AIM OF THE EXERCISE:
Copy out exactly the stretch below, from the line with "3.B - Manure Management 11/16" through the line with "gross feed intake", both included; the pictures stay out.

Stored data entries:
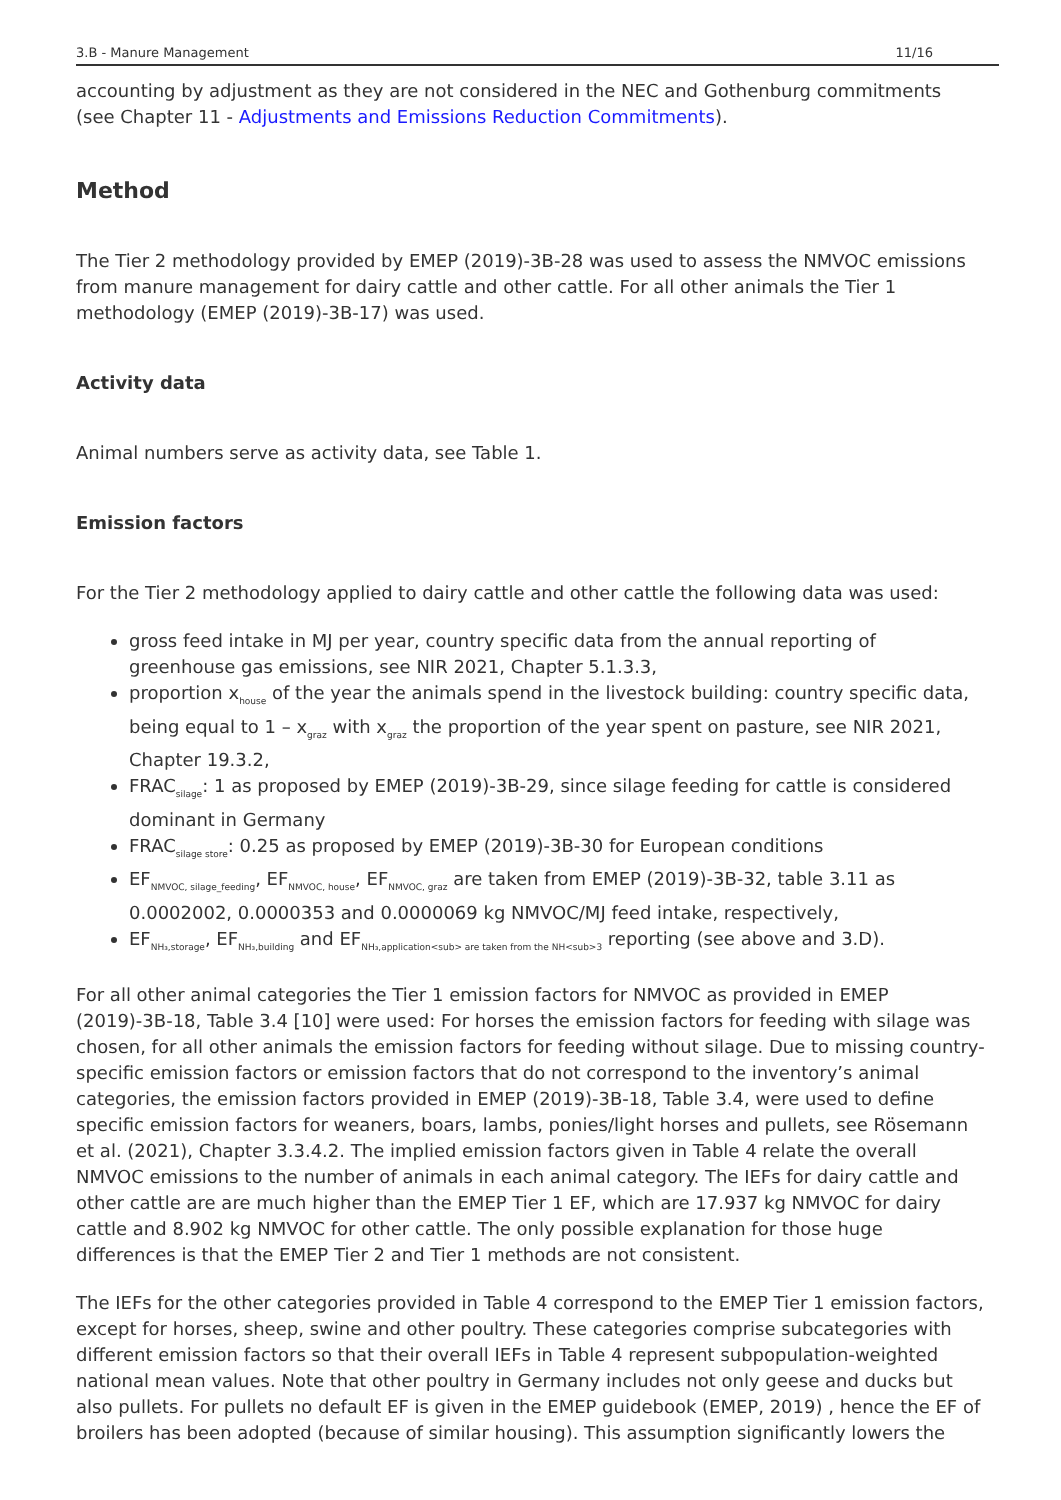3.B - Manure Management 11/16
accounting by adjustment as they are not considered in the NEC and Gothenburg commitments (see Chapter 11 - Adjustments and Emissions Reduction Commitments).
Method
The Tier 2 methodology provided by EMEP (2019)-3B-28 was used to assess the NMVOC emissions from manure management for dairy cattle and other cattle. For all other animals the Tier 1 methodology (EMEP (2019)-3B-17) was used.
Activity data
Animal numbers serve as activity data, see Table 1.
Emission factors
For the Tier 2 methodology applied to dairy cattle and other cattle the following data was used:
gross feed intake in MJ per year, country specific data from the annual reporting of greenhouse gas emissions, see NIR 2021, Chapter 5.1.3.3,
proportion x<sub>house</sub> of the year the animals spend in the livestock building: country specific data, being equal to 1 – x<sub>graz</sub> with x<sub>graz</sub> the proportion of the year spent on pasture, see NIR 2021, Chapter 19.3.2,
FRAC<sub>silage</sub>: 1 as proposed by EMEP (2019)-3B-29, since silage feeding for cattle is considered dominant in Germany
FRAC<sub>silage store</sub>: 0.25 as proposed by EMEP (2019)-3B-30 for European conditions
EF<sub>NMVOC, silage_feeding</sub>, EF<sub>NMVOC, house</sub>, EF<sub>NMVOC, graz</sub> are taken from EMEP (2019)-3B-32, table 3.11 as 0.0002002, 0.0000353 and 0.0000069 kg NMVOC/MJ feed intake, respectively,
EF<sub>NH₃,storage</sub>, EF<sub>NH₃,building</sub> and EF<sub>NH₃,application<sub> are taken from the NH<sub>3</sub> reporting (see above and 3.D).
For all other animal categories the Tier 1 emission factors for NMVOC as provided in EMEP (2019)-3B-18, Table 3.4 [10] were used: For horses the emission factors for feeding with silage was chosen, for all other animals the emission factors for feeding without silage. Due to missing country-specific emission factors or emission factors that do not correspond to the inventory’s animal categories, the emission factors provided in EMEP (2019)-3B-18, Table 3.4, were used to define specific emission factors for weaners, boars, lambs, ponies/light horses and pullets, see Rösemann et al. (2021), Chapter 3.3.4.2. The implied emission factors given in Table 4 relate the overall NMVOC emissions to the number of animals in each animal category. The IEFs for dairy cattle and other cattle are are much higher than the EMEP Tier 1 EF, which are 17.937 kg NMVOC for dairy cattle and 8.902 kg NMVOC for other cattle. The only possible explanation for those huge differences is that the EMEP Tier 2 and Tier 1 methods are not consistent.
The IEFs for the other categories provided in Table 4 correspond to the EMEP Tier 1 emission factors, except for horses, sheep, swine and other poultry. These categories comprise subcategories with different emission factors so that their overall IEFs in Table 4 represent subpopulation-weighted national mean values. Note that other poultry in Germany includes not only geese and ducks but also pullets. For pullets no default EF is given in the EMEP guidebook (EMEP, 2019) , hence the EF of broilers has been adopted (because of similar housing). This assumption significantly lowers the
--
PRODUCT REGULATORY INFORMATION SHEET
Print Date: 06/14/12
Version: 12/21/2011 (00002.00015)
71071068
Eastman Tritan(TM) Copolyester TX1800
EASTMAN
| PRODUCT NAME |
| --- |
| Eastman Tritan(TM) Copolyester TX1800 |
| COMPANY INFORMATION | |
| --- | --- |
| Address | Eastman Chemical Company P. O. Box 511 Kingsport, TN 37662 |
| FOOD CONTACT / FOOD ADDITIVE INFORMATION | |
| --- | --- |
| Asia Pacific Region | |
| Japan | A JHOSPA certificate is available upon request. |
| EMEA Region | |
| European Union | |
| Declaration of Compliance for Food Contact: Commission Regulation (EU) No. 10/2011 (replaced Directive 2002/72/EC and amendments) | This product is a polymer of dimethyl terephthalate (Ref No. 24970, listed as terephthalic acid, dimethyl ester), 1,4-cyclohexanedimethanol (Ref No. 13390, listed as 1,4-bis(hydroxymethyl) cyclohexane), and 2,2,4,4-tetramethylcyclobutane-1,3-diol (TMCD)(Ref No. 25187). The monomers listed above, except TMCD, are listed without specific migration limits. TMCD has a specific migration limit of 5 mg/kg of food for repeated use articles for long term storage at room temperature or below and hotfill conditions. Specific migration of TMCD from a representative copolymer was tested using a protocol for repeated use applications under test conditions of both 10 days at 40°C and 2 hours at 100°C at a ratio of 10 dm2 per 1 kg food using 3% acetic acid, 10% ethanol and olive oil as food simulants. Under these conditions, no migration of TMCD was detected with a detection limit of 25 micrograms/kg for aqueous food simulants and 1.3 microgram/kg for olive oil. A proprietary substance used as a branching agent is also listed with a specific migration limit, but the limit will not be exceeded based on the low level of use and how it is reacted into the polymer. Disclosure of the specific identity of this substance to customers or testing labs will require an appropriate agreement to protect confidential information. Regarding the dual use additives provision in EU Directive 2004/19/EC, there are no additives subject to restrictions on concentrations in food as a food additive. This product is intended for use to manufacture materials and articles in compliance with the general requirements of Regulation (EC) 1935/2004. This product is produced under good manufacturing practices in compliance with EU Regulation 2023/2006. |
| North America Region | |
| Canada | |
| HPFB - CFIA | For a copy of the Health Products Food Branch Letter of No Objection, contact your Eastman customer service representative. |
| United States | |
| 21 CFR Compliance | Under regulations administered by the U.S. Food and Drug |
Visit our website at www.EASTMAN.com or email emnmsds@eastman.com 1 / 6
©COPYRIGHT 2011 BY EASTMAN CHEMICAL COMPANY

ANSWER TO THIS TASK:
3.B - Manure Management 11/16
accounting by adjustment as they are not considered in the NEC and Gothenburg commitments (see Chapter 11 - Adjustments and Emissions Reduction Commitments).
Method
The Tier 2 methodology provided by EMEP (2019)-3B-28 was used to assess the NMVOC emissions from manure management for dairy cattle and other cattle. For all other animals the Tier 1 methodology (EMEP (2019)-3B-17) was used.
Activity data
Animal numbers serve as activity data, see Table 1.
Emission factors
For the Tier 2 methodology applied to dairy cattle and other cattle the following data was used:
gross feed intake in MJ per year, country specific data from the annual reporting of greenhouse gas emissions, see NIR 2021, Chapter 5.1.3.3,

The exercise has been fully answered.